What They Heard: How The Beatles, Beach Boys and Bob Dylan Listened To Each Other and Changed Music Forever Luke Meddings

An astounding thought crosses the mind when even thinking about the title of Luke Meddings’ book. The metaphorical and analytical analysis of these three entities has been decades in the making.

In What They Heard: How The Beatles, Beach Boys and Bob Dylan Listened To Each Other and Changed Music Forever (Weatherglass Books, 2021), Meddings has unfolded a heartfelt dissertation on how the three B’s (and for contextual purposes, he also includes the fourth B – The Byrds), with minute clarity, couched in appreciation with the subjects at hand.

Each set out on their own path, yet within the circumstances of the ‘60s music and art scene, diverged at various points along the way.
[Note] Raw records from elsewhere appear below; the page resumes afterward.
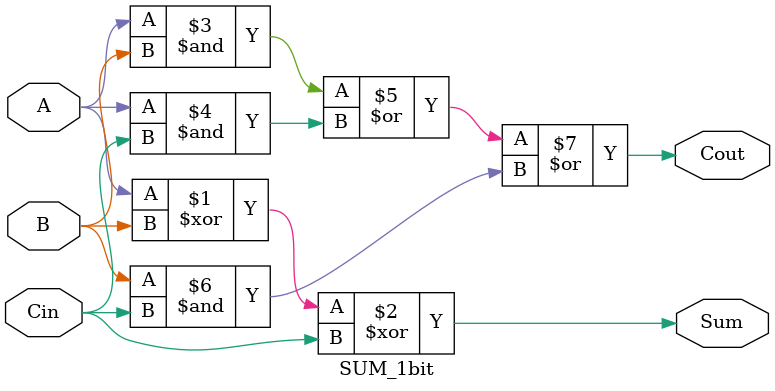
<source format=v>
`timescale 1ns / 1ps

module SUM_1bit(
    input  wire A, // Primer bit de entrada
    input  wire B, // Segundo bit de entrada
    input  wire Cin, // Acarreo de entrada
    output wire Sum, // Suma
    output wire Cout // Acarreo de salida
);
    assign Sum  = A ^ B ^ Cin; // XOR de las entradas
    assign Cout = (A & B) | (A & Cin) | (B & Cin); // Generación de acarreo
endmodule

</source>
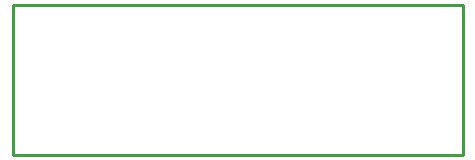
<source format=gko>
G04 Layer_Color=16711935*
%FSLAX24Y24*%
%MOIN*%
G70*
G01*
G75*
%ADD24C,0.0100*%
D24*
X0Y5000D02*
X15000D01*
Y0D02*
Y5000D01*
X0Y0D02*
X15000D01*
X0D02*
Y5000D01*
M02*

</source>
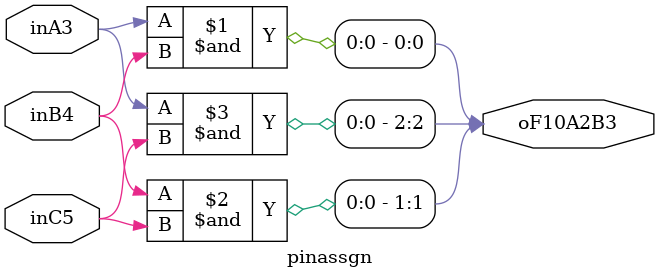
<source format=v>
/**************************************
 * Verilog source constraint example
 *    Pin Assignment for BGA Pkg.
 *    	   2/01/2001
 * Lattice Semiconductor Corporation 
 **************************************

 Target device = LC4256ZE-5MN144C
 For QFP type syntax, see pinassgnQFP.syn */

module pinassgn(inA3,inB4,inC5,oF10A2B3);

// The syntax of Verilog Synplicity pin assignment
// The following syntax must be included in each pin declaration line BEFORE the semicomlon. 
// synthesis loc="P[Pin#]"

input	inA3		/*synthesis loc="PA3"*/;
input	inB4		/*synthesis loc="PB4"*/;
input	inC5		/*synthesis loc="PC5"*/;
output	[0:2] oF10A2B3	/*synthesis loc="PF10PA4PB3"*/;

assign oF10A2B3[0] =  inA3 & inB4;
assign oF10A2B3[1] =  inB4 & inC5;
assign oF10A2B3[2] =  inA3 & inC5;

endmodule


</source>
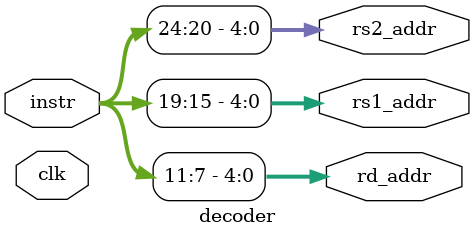
<source format=v>
module decoder(
   input clk,
	input [31:0] instr,
	output [4:0] rd_addr,
	output [4:0] rs1_addr,
	output [4:0] rs2_addr
	);

	assign rs1_addr = instr[19:15];
	assign rs2_addr = instr[24:20];
	assign rd_addr = instr[11:7];

endmodule
</source>
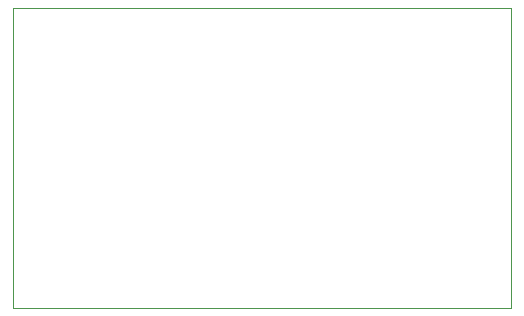
<source format=gbr>
%TF.GenerationSoftware,KiCad,Pcbnew,6.0.11+dfsg-1~bpo11+1*%
%TF.CreationDate,2023-04-29T04:06:51+00:00*%
%TF.ProjectId,slcam,736c6361-6d2e-46b6-9963-61645f706362,v0.2*%
%TF.SameCoordinates,Original*%
%TF.FileFunction,Profile,NP*%
%FSLAX46Y46*%
G04 Gerber Fmt 4.6, Leading zero omitted, Abs format (unit mm)*
G04 Created by KiCad (PCBNEW 6.0.11+dfsg-1~bpo11+1) date 2023-04-29 04:06:51*
%MOMM*%
%LPD*%
G01*
G04 APERTURE LIST*
%TA.AperFunction,Profile*%
%ADD10C,0.100000*%
%TD*%
G04 APERTURE END LIST*
D10*
X239268000Y-75184000D02*
X197104000Y-75184000D01*
X197104000Y-49784000D01*
X239268000Y-49784000D01*
X239268000Y-75184000D01*
M02*

</source>
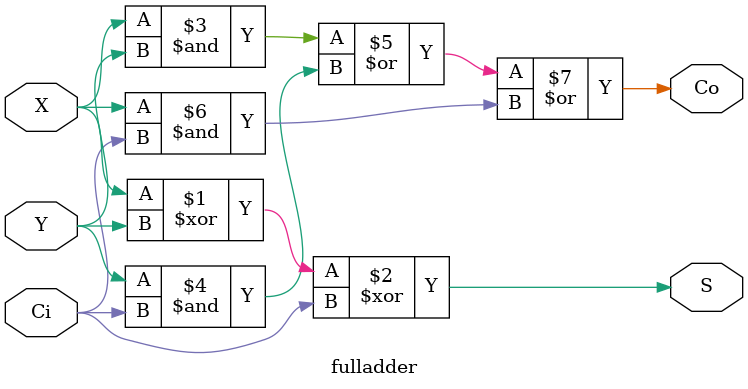
<source format=v>
module fulladder (input X, input Y, input Ci, output Co, output S);

assign S = X ^ Y ^ Ci;
assign Co = (X & Y) | (Y & Ci) |(X & Ci);
endmodule
</source>
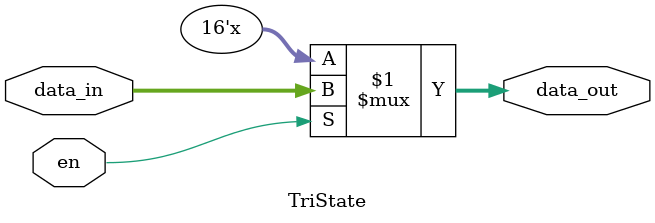
<source format=v>
module TriState(data_in, data_out, en);
    parameter DATA_WIDTH = 16;

    input   en;
    input   [DATA_WIDTH - 1:0] data_in;
    output  [DATA_WIDTH - 1:0] data_out;

    assign  data_out = (en) ? data_in : 16'dz;
endmodule
</source>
This isn’t a highbrow, how-the-stars-and-planets -aligned tome. It points to the inevitable for the times: Dylan breaking the barriers of folk and be damned; The Beach Boys’ Brian Wilson as the troubled genius who saw beyond the accepted musical norms and finally The Beatles whose presence not only affected the aforementioned but occupied a massive, revered space that neither they nor anyone could have foreseen.

The hindsight for this book proves entirely relevant as Meddings intersects the creative influences of that time with the development of his own understanding of musical composition and theory. Translated: he gets us to the core of why we love those unexpected chord changes, why we hear something different every time we listen to every song. And why getting a handle on a note from ‘Mr. Tambourine Man’ to ‘Good Vibrations’  to ‘Paperback Writer’ leaves us more confused than ever.

One overall aspect here are the underdogs in this character study: the members of The Byrds. The scattershot pickings when viewed from afar (covering Dylan, influencing George Harrison, conflicting integrations and genres that were amplified by Wilson) is indeed intriguing. I found entire backstories on the individual members enhanced the merit of their music and needed to be brought forth in the context of this narrative.

But while Meddings sets the needle into the groove of where this all began – the very late 50s to be fair – the crux of this book really centers on Wilson. He is living and breathing music. Not content to play in a band and wear the stereotype facade of the perceived groovy  ‘California lifestyle,’ Wilson reaches for stratospheric goals that as we see moved his mind far beyond what Lennon & Co. were tripping to with recreational drug use.

Wilson and the magnum opus of ‘Pet Sounds’ has of course been acknowledged by McCartney as the trigger for ‘Sgt. Pepper’s’ start. Dylan on the other hand – in an oblique way – had already pushed the buttons and pissed off the folk purists with his jump into electric-land. Meddings gives us a view that while there had to be changes coming, the face of folk’s movement didn’t have to be nice or polite or meek. And if Wilson placed his Moog-minded, choral-vocal beauty out there, musicians like McCartney had to step out or be run over.

Meddings does conclude ‘What They Heard’ on what I would consider a downturn. As he ruefully reminisces that the paths of the book’s subjects did not cross over much past their heyday and obviously with the loss of Lennon in 1980, that was put to pasture. He does however lend a bit of spark for Dylan in recent years. While McCartney and Wilson have in varying degrees struggled vocally as they age, Meddings puts forth the fact (and I agree wholeheartedly) that Dylan is the one who has aged the best; growing into his voice – the nasal growl – and his learned historical and extensive references for 2020’s epic 17-minute ‘Murder Most Foul.’ Dylan with all his work is still a hard act to categorize to this day.

Charting the course from 1961-68 gives the reader a concise snapshot of where they all stood – eyeing each other through music, personal connection and as this book notes, how all of those ingredients combined gave us what we have today, most importantly for the better.

I give this book 4 out of 4 beetles.